Melissa Harris-Perry: Let me ask this tough piece then, now that we're a year in, can this moment be in fact transformational, given the systemic realities that you've just pointed out? Is it possible for us to see real meaningful change in Hollywood?
Eric Deggans: I think it is possible for us to see different kinds of stories, but I don't think we're going to see those kinds of stories from your typical police procedurals on broadcast television, because, as I said, the whole framework of the narrative that they're telling just makes it impossible to do that. Also, this takes time. I remember when 9/11 happened, and there were TV shows that tried, right away, to tell stories that were related, to 9/11.
They were clunky and they were awkward, because it takes time to process something that monumental, and then create a piece of television that really speaks to it. I think part of the problem, too, is that the industry has shut down over the summer. You had all these writers rooms that were meeting by Zoom, George Floyd was killed in May, and so all these writers were starting up again.
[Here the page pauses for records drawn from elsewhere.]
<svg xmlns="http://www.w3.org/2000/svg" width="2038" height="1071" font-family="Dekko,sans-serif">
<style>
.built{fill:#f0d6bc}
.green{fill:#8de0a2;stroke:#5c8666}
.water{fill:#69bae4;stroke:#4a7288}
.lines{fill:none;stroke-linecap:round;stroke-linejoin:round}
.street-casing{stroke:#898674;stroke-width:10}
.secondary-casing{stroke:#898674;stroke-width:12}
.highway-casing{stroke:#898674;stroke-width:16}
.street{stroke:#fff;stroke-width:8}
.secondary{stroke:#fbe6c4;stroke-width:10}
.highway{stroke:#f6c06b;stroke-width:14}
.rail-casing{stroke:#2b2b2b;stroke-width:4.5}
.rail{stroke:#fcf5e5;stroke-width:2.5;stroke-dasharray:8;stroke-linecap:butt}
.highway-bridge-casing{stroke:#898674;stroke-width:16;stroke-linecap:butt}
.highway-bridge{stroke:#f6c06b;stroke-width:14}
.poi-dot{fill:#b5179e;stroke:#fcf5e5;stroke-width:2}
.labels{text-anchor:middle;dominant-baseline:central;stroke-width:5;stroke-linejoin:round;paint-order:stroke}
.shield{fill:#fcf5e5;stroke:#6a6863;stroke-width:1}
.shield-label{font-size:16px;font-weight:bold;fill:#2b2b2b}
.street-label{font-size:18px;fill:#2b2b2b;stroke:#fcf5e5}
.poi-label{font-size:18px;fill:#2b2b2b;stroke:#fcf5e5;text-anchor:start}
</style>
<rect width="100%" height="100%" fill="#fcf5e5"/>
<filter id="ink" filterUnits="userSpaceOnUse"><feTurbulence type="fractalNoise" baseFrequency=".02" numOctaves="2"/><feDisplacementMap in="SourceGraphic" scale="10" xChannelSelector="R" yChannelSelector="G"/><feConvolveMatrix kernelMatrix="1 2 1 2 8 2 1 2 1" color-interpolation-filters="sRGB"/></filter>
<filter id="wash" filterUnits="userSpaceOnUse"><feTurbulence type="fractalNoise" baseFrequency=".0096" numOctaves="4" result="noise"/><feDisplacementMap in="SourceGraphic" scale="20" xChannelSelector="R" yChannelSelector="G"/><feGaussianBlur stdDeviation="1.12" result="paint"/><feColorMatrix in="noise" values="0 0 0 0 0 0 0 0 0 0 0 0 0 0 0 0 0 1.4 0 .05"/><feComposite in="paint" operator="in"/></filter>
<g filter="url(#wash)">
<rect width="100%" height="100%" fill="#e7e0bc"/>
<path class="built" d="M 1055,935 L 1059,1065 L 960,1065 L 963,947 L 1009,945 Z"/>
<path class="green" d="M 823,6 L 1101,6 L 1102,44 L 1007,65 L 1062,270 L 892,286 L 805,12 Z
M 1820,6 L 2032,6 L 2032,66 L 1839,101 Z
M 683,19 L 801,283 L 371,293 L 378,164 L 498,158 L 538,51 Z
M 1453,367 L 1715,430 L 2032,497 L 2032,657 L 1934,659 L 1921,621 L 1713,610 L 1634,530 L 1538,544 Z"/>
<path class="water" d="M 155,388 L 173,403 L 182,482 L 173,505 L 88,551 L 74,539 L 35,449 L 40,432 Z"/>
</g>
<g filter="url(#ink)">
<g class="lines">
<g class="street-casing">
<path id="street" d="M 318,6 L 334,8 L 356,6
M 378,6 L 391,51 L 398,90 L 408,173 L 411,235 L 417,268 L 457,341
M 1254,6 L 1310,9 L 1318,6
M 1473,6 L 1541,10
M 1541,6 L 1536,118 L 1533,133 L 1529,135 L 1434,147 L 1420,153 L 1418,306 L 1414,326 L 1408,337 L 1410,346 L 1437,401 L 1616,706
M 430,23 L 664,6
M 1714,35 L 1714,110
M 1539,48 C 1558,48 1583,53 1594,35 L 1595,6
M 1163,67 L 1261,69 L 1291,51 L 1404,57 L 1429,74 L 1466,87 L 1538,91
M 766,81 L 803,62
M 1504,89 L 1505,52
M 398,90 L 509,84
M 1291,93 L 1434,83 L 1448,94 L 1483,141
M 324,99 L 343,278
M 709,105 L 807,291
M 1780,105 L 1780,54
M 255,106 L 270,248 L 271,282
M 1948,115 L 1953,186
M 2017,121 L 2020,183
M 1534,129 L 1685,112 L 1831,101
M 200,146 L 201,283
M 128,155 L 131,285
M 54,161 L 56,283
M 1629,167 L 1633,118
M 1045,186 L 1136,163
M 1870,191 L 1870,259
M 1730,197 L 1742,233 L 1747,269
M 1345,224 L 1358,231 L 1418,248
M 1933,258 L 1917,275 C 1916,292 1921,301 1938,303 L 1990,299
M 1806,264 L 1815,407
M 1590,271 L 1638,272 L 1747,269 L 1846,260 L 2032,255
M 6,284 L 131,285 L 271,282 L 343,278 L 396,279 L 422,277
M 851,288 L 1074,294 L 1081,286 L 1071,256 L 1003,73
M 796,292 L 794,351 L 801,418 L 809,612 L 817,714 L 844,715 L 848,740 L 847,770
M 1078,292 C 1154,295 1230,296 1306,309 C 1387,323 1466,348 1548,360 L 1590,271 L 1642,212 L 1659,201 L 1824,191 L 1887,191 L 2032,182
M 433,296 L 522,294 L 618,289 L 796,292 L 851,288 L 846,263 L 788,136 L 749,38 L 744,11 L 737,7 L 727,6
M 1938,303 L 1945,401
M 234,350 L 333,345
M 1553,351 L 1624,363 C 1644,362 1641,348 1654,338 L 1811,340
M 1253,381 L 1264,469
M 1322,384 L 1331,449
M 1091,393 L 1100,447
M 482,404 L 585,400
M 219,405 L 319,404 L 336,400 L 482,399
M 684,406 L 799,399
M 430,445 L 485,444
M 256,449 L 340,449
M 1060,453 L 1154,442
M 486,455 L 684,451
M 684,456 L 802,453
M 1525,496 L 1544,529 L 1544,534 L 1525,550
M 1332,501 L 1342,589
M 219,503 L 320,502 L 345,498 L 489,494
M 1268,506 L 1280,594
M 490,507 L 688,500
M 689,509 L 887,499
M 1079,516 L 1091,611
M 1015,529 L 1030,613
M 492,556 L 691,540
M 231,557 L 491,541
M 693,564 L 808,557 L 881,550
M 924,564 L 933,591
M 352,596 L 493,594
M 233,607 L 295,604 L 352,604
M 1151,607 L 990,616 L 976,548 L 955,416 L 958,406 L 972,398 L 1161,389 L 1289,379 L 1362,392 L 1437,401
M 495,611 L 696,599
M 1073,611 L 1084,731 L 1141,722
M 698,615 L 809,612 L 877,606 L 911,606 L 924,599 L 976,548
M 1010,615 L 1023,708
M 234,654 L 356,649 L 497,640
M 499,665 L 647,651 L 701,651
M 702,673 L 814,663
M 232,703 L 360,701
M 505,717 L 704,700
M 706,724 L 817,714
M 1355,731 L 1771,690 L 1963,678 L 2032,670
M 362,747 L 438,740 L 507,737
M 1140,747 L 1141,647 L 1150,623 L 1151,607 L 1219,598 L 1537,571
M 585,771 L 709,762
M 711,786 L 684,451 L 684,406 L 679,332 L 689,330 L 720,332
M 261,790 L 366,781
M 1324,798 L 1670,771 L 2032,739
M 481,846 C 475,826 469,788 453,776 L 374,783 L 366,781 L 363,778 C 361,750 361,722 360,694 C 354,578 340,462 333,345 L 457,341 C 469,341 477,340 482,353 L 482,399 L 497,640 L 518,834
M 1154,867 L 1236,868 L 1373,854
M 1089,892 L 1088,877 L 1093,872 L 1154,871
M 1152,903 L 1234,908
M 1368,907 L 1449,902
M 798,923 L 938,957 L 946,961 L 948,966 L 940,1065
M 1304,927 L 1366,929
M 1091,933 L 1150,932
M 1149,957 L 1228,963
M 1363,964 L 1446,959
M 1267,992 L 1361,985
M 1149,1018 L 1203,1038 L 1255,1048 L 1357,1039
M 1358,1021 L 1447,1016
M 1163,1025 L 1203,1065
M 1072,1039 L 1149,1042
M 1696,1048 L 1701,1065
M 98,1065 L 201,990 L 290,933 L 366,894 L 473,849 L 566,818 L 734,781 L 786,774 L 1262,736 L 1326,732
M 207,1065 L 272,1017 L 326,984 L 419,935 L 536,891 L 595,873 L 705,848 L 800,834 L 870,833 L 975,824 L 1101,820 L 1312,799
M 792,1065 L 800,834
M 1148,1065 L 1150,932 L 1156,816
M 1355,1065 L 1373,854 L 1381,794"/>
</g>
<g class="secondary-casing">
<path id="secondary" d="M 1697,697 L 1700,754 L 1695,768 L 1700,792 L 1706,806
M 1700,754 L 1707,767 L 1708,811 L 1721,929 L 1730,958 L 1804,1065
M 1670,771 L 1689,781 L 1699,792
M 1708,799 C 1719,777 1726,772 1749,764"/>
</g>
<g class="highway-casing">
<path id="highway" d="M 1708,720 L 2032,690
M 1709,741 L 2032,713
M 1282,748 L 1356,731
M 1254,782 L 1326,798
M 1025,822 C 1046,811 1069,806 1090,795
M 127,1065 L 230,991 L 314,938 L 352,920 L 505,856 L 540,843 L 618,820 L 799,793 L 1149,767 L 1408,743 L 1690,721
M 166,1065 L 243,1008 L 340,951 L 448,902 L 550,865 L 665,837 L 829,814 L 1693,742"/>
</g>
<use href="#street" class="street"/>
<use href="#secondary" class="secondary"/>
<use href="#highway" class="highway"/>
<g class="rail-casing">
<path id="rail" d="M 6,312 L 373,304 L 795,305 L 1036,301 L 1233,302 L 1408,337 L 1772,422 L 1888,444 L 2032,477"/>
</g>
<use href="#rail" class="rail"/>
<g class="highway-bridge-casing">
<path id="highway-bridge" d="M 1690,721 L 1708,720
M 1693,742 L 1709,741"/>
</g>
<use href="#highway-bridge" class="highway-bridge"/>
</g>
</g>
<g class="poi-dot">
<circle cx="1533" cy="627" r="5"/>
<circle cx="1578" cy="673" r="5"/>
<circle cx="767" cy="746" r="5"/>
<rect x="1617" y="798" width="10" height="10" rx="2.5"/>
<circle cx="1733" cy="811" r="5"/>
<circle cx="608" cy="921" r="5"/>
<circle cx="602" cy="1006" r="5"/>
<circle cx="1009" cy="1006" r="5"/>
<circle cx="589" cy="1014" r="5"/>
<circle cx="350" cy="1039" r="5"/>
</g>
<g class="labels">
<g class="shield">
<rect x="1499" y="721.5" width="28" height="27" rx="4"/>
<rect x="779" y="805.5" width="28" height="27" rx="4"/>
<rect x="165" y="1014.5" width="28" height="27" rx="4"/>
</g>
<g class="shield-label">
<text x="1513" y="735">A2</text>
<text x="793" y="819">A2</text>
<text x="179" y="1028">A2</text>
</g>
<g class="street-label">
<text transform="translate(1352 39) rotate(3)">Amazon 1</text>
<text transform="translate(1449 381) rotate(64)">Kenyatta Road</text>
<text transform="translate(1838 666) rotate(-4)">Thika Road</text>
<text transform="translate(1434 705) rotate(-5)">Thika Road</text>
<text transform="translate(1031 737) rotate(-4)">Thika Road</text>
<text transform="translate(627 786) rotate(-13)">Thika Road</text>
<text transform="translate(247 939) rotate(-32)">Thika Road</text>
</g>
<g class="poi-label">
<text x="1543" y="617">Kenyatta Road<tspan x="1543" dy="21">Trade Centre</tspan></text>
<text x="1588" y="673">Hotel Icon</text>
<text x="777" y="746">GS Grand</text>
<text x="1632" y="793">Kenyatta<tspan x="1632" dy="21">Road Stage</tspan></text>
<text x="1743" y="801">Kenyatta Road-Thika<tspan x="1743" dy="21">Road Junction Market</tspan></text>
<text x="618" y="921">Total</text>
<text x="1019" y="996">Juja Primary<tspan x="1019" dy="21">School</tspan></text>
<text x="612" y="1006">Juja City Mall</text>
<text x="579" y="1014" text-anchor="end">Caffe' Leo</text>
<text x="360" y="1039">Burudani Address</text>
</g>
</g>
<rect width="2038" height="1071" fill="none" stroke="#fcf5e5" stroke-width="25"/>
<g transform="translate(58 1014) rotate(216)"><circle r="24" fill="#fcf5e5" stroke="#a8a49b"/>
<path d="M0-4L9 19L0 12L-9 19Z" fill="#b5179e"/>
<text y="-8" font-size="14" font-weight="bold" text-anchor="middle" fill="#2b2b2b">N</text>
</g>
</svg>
You had all these writers that wanted to try and tackle this, but the impact was fresh. They were working in these very narrow constraints, the shows that were already established, that already had their heroes and villains plotted out. What I'm expecting to see is new products that will be configured from the ground up to tell these stories in a way that makes sense and that gets at some of the structural inequalities and the systemic racism. That's what I'm waiting for, and that takes time.
Melissa Harris-Perry: In that sense, I suppose change and policing, change in Hollywood is much like democracy itself. We got to process it, and it takes time to build something new. Eric Deggans, television critic for NPR. Thank you for joining us today.
Eric Deggans: Thank you. Thanks for having me.